**CHECK YOUR UNDERSTANDING**
1. Summarize the Morrissey album review in two sentences.
2. Reproduce the Morrissey album review from "So we guess" up to and including "were also saying.)".

Morrissey . Ringleader of the Tormentors . Sanctuary

The really great, excellent, fantastic news is Morrissey’s yodeling again. Why did Morrissey stop yodeling? You can’t have enough of Morrissey yodeling. We got a fever for the yodeling, like on the live version of the Smiths’ “What She Said” — when he builds to a crescendo of sniveling, sneering, taunting and head-spinning la la la las that sound as if they’re coming out of a deranged cuckoo clock. On Morrissey’s newest LP, Ringleader of the Tormentors, you get that lovin’ feeling back, notably on “I Will See You In Far Off Places” and “The Youngest Was the Most Loved,” the latter featuring a kiddie chorus chiming in with the apropos lyric, “There is no such thing in life as normal.”

The less fantastic news: another new Morrissey record, more cheap shots at L.A. Morrissey living here as long as he did always seemed like a colossal joke, mostly to critics who keep painting our fair city as a cultural ashtray where aging rock stars come to burn out. Or, as The Guardian’s Dorian Lynskey simply put it after the release of 2004’s You Are the Quarry, “a city with neither heart nor history.” Dial-a-cliché, indeed. Of course, this is the same city, and the same cult following, that launched countless curioso stories and, in essence, put Morrissey back on the musical map. Moz Angeles, that we still are: the annual convention (June 25), birthday show (May 22), cover bands (we just simply cannot give you any more ink, Sweet and Tender Hooligans), and documentaries that captured it all (William Jones’ Is It Really So Strange?). And let’s not forget the L.A.-based watering hole (morrissey-solo.com) that announces his whereabouts even before he leaves the house. But who needs mass adulation from young — and increasingly younger — fans when you’re 25 years into your career? Who needs a bunch of kids stalking you every day outside your home on 1498 Sweetzer Avenue .?.?. oops. Hmmm. Maybe this is why he split for Rome. Shoot.

So we guess Stephano is now hanging his Gucci suits next to Gina Lollobrigida instead of Nancy Sinatra. And that’s fine, ’cause we can swallow our civic pride and admit that the loosely L.A.-inspired Quarry was a bit of a snoozer, heralded mostly as a “comeback.” (A comeback in exile was what they were also saying.)

**Items listed in a dataset**
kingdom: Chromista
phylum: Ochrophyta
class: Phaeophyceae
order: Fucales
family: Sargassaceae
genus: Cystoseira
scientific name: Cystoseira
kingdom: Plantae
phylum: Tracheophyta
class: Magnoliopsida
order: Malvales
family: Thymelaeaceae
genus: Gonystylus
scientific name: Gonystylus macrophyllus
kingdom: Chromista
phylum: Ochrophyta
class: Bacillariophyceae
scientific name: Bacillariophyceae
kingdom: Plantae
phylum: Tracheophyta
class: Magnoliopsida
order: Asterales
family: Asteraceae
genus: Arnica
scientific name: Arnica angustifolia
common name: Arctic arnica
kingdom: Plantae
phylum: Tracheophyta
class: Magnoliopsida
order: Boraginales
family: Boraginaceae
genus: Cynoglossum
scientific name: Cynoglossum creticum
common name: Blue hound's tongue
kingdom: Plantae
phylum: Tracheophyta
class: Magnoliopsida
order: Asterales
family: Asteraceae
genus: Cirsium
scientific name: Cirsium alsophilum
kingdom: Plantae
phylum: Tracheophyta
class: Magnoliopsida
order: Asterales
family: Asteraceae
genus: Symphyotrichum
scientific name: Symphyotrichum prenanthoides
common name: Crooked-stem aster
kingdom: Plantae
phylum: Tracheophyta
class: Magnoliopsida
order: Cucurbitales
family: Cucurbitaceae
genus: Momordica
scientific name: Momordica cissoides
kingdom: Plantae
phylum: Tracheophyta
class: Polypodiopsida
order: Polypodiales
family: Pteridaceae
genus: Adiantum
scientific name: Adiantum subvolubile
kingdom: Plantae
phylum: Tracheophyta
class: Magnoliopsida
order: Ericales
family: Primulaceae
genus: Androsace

**RESPONSES**
1. The review welcomes the return of Morrissey's yodeling on Ringleader of the Tormentors, especially on "I Will See You In Far Off Places" and "The Youngest Was the Most Loved." It is less pleased that the new record brings more cheap shots at L.A., a city whose devoted following helped put him back on the musical map, and it notes that he has left for Rome and calls the L.A.-inspired You Are the Quarry a bit of a snoozer.

2.
So we guess Stephano is now hanging his Gucci suits next to Gina Lollobrigida instead of Nancy Sinatra. And that’s fine, ’cause we can swallow our civic pride and admit that the loosely L.A.-inspired Quarry was a bit of a snoozer, heralded mostly as a “comeback.” (A comeback in exile was what they were also saying.)